À la recherche du sensationnel
Cette assertion témoigne par ailleurs de l’absence de limites de certains journalistes lorsque sont évoquées des personnes appartenant à une famille de pensée — en l’occurrence, la droite nationaliste ou identitaire – systématiquement caricaturée pour sa ligne en faveur de la préférence française. En l’occurrence, le « Bastion social » (association pointée du doigt parce qu’elle a fait l’objet d’une dissolution politique) auquel aurait appartenu le père du jeune garçon, avait pour objet dans ses statuts « de venir en aide aux seuls démunis de nationalité française »…L’appartenance passée du père de famille au mouvement de l’Action française il y a plusieurs décennies n’apportait en outre pas grand-chose à l’affaire.
Qui est Bernadette Sauvaget ?
Bernadette Sauvaget fut un contributeur de Réforme, journal protestant d’actualité. Dirigé depuis 2022 par Jean-Marie de Bourqueney, pasteur appartenant à une frange libérale des Églises réformées, Réforme semble incarner une frange du protestantisme qui par définition constitue un « courant contestateur de la tradition dont le but est de formuler une pensée adaptée à la modernité. » Si la ligne éditoriale de cet hebdomadaire semble donc assez peu compatible avec un catholicisme traditionnel, la contribution régulière de Bernadette Sauvaget au quotidien Libération laisse par ailleurs peu de doutes pour l’affection qu’elle porte à ces mouvements. Tirant à boulets rouges sur toute figure diocésaine vaguement conservatrice (voir les articles : Messe en latin et évangélisation : Dominique Rey, l’évêque réac qui embarrasse le Vatican ou Quand l’évêque de Nanterre Matthieu Rougé participe à une université d’été d’extrême droite), elle aborde l’Église catholique presque exclusivement sous l’angle des scandales, à l’exception des articles qu’elle rédige sur le pape François dont elle semble saluer l’action.

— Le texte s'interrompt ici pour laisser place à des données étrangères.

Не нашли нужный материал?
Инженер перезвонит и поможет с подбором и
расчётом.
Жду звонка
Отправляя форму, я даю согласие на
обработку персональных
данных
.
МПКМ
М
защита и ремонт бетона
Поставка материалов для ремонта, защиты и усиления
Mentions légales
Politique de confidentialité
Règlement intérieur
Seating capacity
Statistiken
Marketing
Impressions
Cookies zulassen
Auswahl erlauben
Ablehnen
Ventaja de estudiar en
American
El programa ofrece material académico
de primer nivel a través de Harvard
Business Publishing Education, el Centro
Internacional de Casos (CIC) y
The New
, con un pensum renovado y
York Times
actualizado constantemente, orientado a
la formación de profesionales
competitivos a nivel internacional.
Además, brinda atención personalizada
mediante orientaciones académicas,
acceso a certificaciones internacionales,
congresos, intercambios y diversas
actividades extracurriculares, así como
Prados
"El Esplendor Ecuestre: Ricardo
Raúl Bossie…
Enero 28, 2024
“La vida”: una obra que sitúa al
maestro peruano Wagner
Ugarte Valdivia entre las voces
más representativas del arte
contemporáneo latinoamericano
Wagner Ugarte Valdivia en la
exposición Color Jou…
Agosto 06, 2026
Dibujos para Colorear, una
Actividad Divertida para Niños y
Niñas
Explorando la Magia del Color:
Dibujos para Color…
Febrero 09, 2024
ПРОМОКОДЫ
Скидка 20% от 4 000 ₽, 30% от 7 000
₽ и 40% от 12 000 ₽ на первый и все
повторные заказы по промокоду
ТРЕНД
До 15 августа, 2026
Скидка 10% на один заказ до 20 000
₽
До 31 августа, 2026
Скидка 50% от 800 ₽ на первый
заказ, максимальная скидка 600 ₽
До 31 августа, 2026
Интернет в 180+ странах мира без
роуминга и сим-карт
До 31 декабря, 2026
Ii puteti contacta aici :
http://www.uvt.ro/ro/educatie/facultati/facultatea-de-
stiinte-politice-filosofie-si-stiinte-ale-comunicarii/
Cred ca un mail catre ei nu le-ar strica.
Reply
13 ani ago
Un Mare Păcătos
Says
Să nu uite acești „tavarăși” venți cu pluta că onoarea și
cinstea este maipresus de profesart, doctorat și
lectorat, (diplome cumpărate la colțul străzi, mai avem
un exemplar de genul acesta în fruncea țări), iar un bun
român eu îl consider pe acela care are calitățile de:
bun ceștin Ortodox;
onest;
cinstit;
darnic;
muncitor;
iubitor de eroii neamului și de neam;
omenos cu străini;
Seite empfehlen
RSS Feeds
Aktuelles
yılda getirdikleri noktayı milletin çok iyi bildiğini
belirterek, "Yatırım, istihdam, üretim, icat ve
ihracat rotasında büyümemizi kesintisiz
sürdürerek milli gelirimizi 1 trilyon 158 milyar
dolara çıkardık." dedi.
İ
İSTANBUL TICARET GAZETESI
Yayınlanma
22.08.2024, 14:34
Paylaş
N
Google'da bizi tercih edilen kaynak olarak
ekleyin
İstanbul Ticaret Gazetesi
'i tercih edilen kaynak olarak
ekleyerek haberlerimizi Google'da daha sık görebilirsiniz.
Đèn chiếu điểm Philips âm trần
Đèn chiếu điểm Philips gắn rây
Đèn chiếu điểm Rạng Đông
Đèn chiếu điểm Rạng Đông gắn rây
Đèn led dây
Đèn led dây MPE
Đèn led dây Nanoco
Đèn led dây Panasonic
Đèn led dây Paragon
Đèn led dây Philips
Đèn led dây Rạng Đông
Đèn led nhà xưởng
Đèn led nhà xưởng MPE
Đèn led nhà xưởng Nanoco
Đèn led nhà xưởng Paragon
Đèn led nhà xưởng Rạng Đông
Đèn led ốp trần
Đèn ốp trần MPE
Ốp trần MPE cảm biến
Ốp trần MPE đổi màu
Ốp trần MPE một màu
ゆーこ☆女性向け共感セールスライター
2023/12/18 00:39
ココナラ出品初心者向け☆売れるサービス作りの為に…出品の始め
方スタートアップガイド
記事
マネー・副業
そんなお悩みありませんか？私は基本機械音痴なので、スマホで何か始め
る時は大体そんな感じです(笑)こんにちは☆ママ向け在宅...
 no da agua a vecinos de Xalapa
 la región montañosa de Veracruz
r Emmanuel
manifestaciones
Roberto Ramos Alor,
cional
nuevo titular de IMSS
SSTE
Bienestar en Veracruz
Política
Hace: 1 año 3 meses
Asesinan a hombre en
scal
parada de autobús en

Il est des épisodes de mauvaise foi qui prêtent, au sein d’une caste médiatique sujette à la versatilité de l’information continue, à sourire. La gravité des propos de Mme Sauvaget, qui semble oublier l’épreuve à laquelle est soumise une famille qui a vu son enfant disparaître depuis plus d’un mois et qui trouve judicieux, en bon « expert » de plateaux autoproclamé, d’en faire le procès, n’en fait pas partie.